According to the mayor, there is now at least four to five rounds of gunfire a day and the use of cluster weapons has increased in recent weeks. Although he is optimistic that the Ukrainian army can keep the enemy at bay, he is also clear about his options.
“I don’t want to capture anyone. I have to go when the enemy army is in danger of entering the city,” he said.
Leah said she couldn’t let herself rest for even a few minutes.
“It’s emotionally difficult. You see how people are dying and being harmed. But anyway, I understand it’s my job and no one else can do it except me and the people around me.”
One morning last week, Lach visited the apartment block, which was shelled overnight. Most of the windows in the building are broken, the doors are broken and the power lines are cut.
The same building was bombed in 2014, when a shell left a hole in the sixth floor and broke the bones of several residents.
Andrew, a 37-year-old factory worker who has lived in the building for 20 years, recalls the bombing and his profession. He said the separatist forces “did and took what they wanted.”
People in his circle have different views about Russia.
“Those who have suffered understand the meaning of this ‘Russian world’: it means broken homes, stolen cars and violence,” he says. “There are those who miss the Soviet Union, who think we are all the same people, and they do not accept what they have seen with their own eyes.”
In the eight years since the separatists withdrew, Slovyansk’s life has improved significantly, he said.
The statue of Vladimir Lenin, once standing in the central square, has been removed. Water and electricity supply was repaired. New parks, squares and medical facilities were built.
“Civilization was returned to us,” Andre said.
At the military distribution hub, young soldiers talk with surprise about their lives before attacking.
“I had a good car, a good job. I was able to travel abroad three times a year,” said the former accountant, who plans to live in Slovansk with others to protect the city. “How can we allow someone to come and take our life away from us?”
Khimion’s husband is at the forefront, and as soon as the attack began, she put her teenage daughter on the train for Switzerland.
“I have lost my home, my husband, my children – everything. What can I do now?” She asks. “We’re trying our best to stop (aggressively), to keep it to a minimum … but to be afraid is to leave this place.”

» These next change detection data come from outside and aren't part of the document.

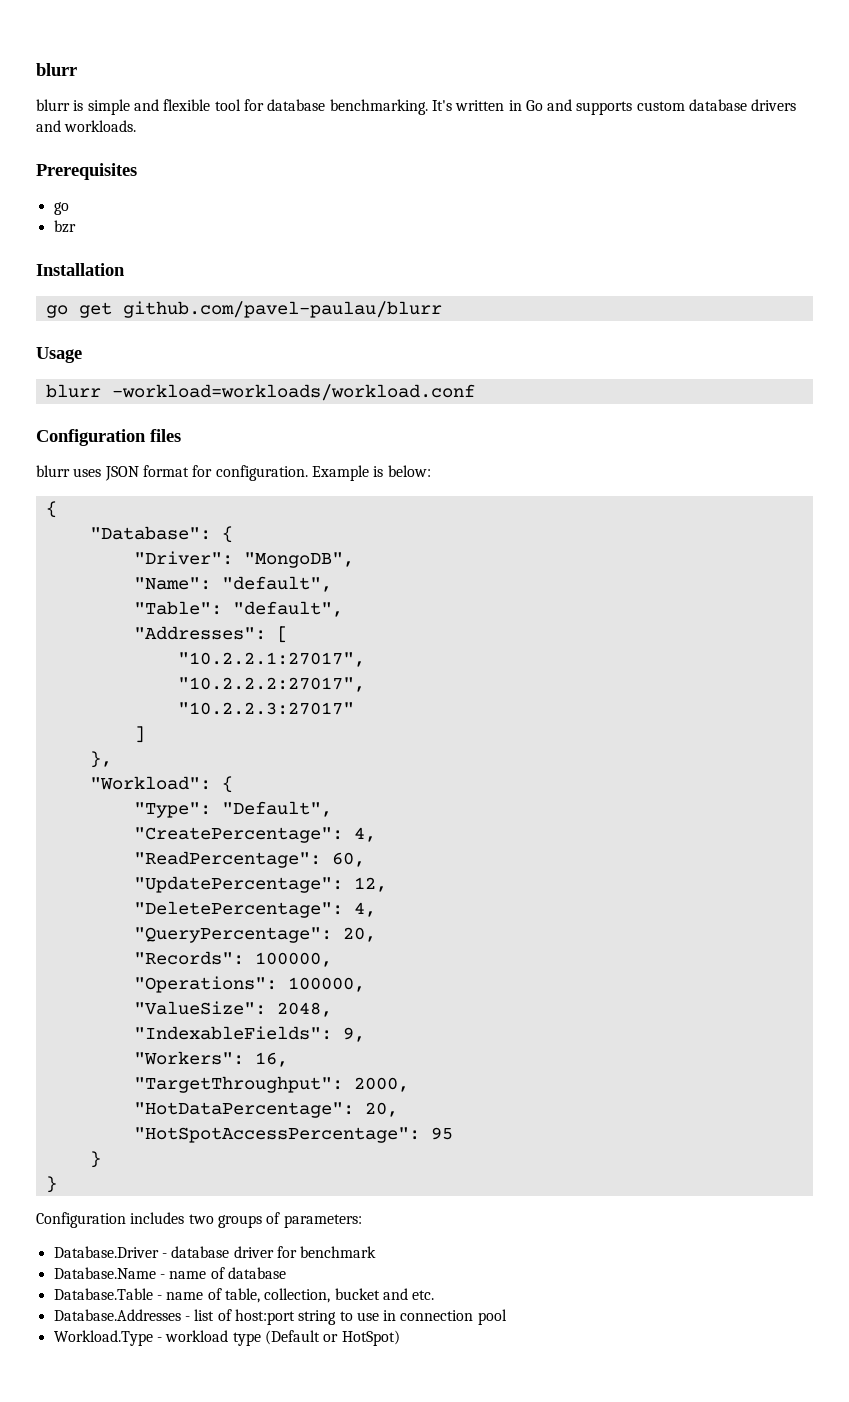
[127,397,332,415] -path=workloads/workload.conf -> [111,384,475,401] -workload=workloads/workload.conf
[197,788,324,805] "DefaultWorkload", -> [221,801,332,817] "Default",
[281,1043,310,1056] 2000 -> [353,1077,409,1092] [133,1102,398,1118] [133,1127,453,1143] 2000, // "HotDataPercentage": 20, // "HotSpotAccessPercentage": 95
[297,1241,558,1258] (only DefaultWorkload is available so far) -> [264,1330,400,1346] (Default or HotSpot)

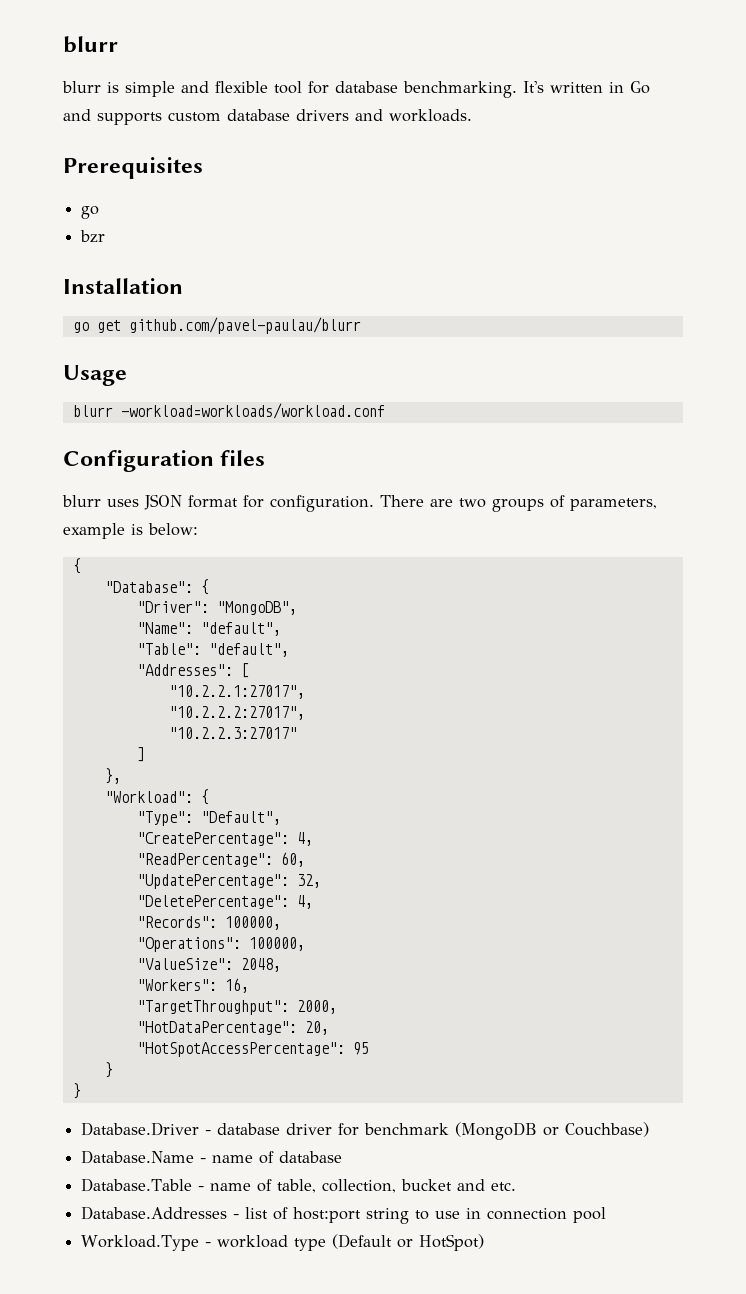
[311,465,369,481] Example -> [380,495,657,512] [63,523,125,539] There are two groups of parameters, example
[353,877,387,892] 12, -> [296,874,321,888] 32,
[133,927,376,943] // "QueryPercentage": 20, -> (313, 902) none
[133,1026,365,1042] // "IndexableFields": 9, -> (281, 965) none
[36,1212,362,1228] // Configuration includes two groups of parameters: -> (81, 1091) none
(377, 1252) none -> [455,1122,650,1140] (MongoDB or Couchbase)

At the entrance to the city, a monument bearing the name of Slovyansk has been filled with bullet holes since 2014. It has been depicted many times. It now carries the national colors of Ukraine, and local artists have painted red flowers around each hole.
Residents of Slovyansk are wondering – with some hope, in great fear – if the sign will soon be painted in red, white and blue on the Russian flag again.
Valeri Rezik contributed to this story.